Mein Blick wandert zu den Vorhängen, die gedämpftes weiss getünchtes aber dennoch genug Licht in den Raum lassen. Vorbeigehende Passant*innen malen Schatten an die Wände.
Ich setze mich auf die Teppichinsel. Insgesamt säumen vier Lampen die weiche Fläche, alle verbreiten leicht gelbliches, warmes Licht. Der Raum lädt zum Verweilen und Sein ein.
Das anfänglich laute Rauschen der Lüftung hat auf mich eine mittlerweile mehr meditativ beruhigende Wirkung. Ich schliesse die Augen und atme tief durch.
Weshalb braucht es Rückzugsorte der Stille?

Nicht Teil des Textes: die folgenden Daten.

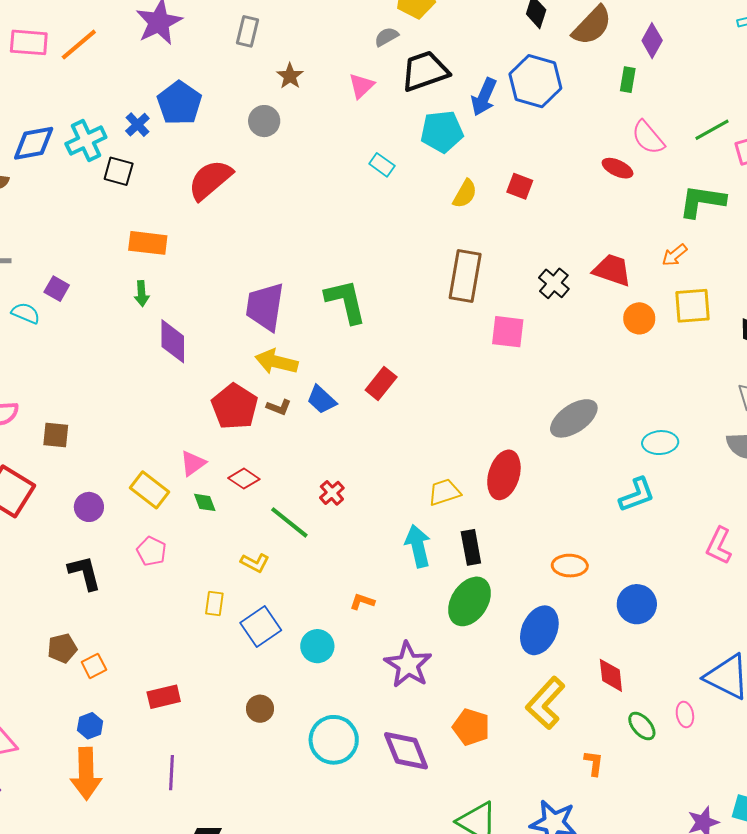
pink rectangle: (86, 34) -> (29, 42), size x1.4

Mir persönlich hilft Meditation. Seit wann Menschen meditieren ist unklar. Auch in welcher Kultur damit begonnen wurde, lässt sich schwer sagen, da es verschiedenste Meditationsströmungen gibt. Innerhalb von etwa hundert Jahren von ca. 500 vor bis 500 nach Christus, entstehen in Indien, China, Griechenland und Japan eigene Meditationsrichtungen.
Unabhängig von der Strömung werden positive Effekte von Meditation vermutet, so etwa bei der Emotionsregulation und dem Körpergespür. Durch regelmässiges Meditieren verbessert sich möglicherweise nicht nur das Bauchgefühl gegenüber eigenen Einstellungen und Körperempfindungen, sondern durch mehr Achtsamkeit im Alltag auch die Intuition für ein Gegenüber. Im Gespräch ist eine systematische Desensibilisierung gegenüber negativen Affekten festzustellen, was so viel bedeutet wie sich weniger von negativen Gefühlen beeinflussen zu lassen. Dieser Zustand führt hin zu einer Zunahme von Mitgefühl, Offenheit und der typischerweise mit Meditation assoziierten Gelassenheit.
Für Gebete werden ebenfalls positive Effekte vermutet. So lässt sich ein Gebet als eine innere Haltung verstehen, in der sich ein Mensch sammelt und vom restlichen Alltag abgrenzt. Diese Praxis kann zu einem Gefühl führen, anstehende Dinge bewältigen zu können. Ausserdem wird neben der genannten Ressourcenaktivierung von Beten als «Coping-Strategie», also Problemlösefertigkeit, gesprochen. Hier kann welch immer höhere Instanz für die betende Person eine Bindungsfigur repräsentieren. Dieser Bezugsperson kann ich mich anvertrauen und in der allmächtigen und immer verfügbaren Präsenz Kraft finden.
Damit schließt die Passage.